Items drawn from a data source:
────────────────────

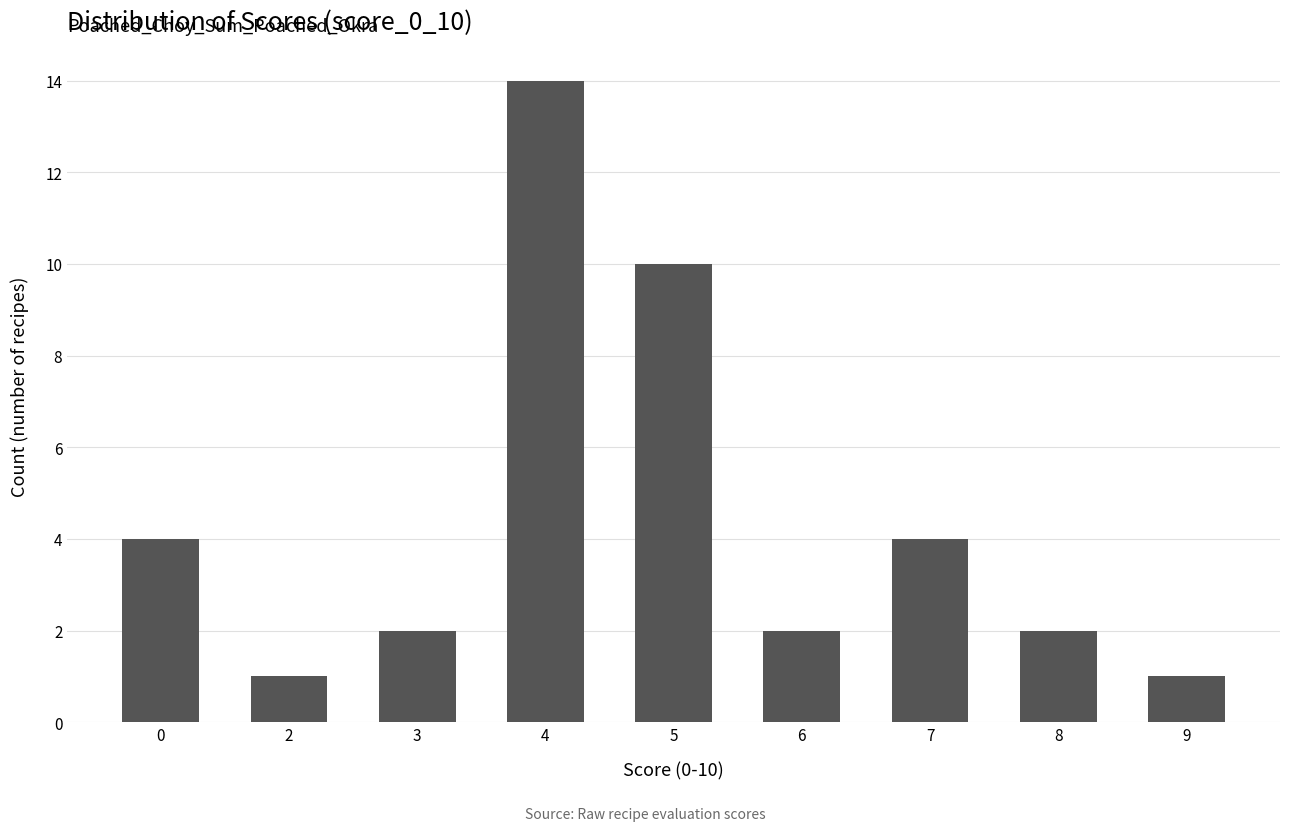

What is the value of the 8th bar from the left?

2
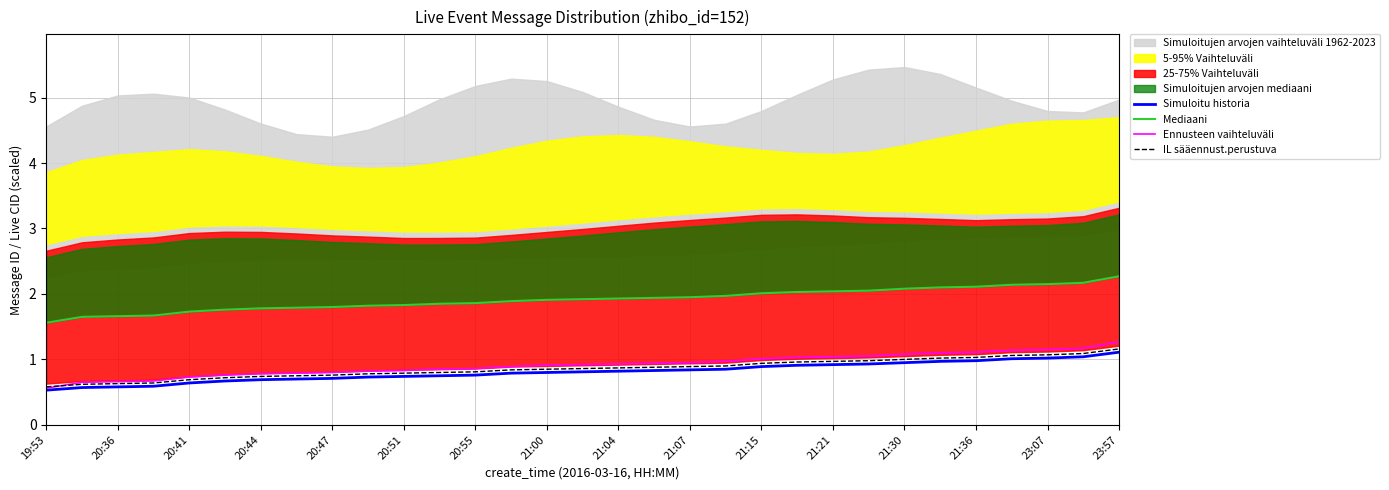

The Ennusteen vaihteluväli series shows 1.1 at 23:07. True or false?

True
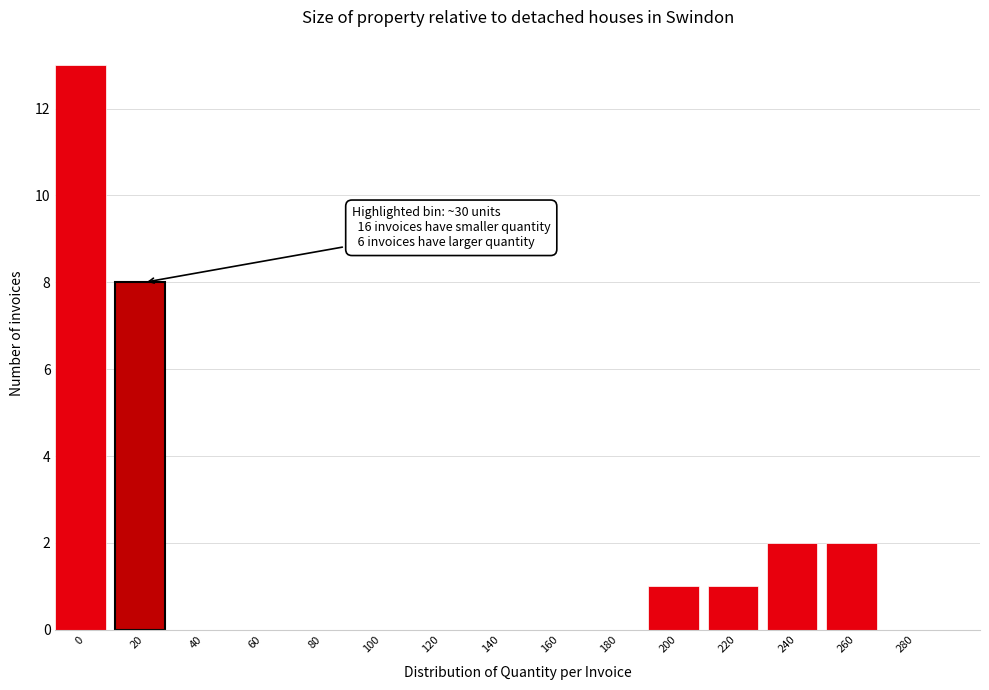

Reading left to right, what are all the values shown in this chart?

0=13	20=8	40=0	60=0	80=0	100=0	120=0	140=0	160=0	180=0	200=1	220=1	240=2	260=2	280=0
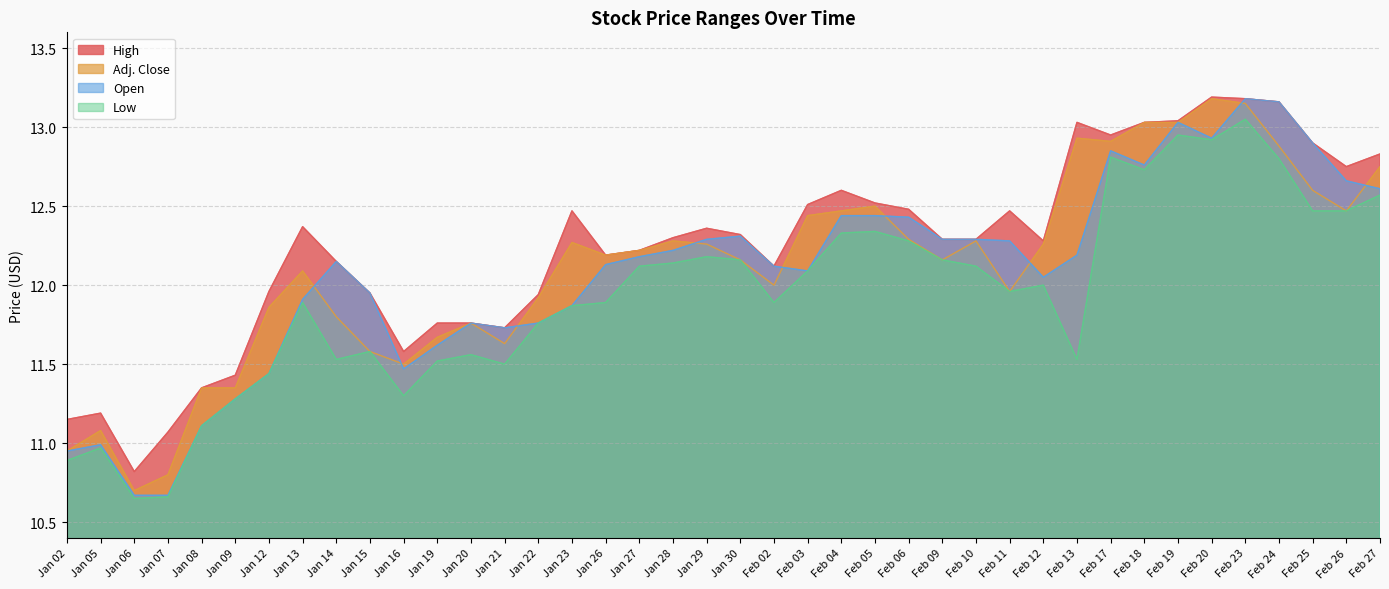

At which label does Adj. Close reach its minimum?

Jan 06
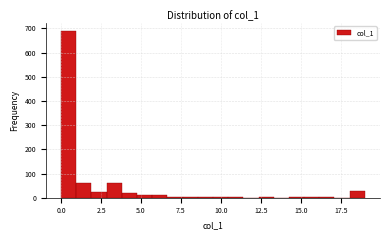

Around what value on the x-axis is the tallest bar? Give the approximate position of its centre, as read against the axis.

0.5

────────────────────

Reproduce all of the records above word for word, leaving out the pictures.

What is the value of the 8th bar from the left?

2

The Ennusteen vaihteluväli series shows 1.1 at 23:07. True or false?

True

Reading left to right, what are all the values shown in this chart?

0=13	20=8	40=0	60=0	80=0	100=0	120=0	140=0	160=0	180=0	200=1	220=1	240=2	260=2	280=0

At which label does Adj. Close reach its minimum?

Jan 06

Around what value on the x-axis is the tallest bar? Give the approximate position of its centre, as read against the axis.

0.5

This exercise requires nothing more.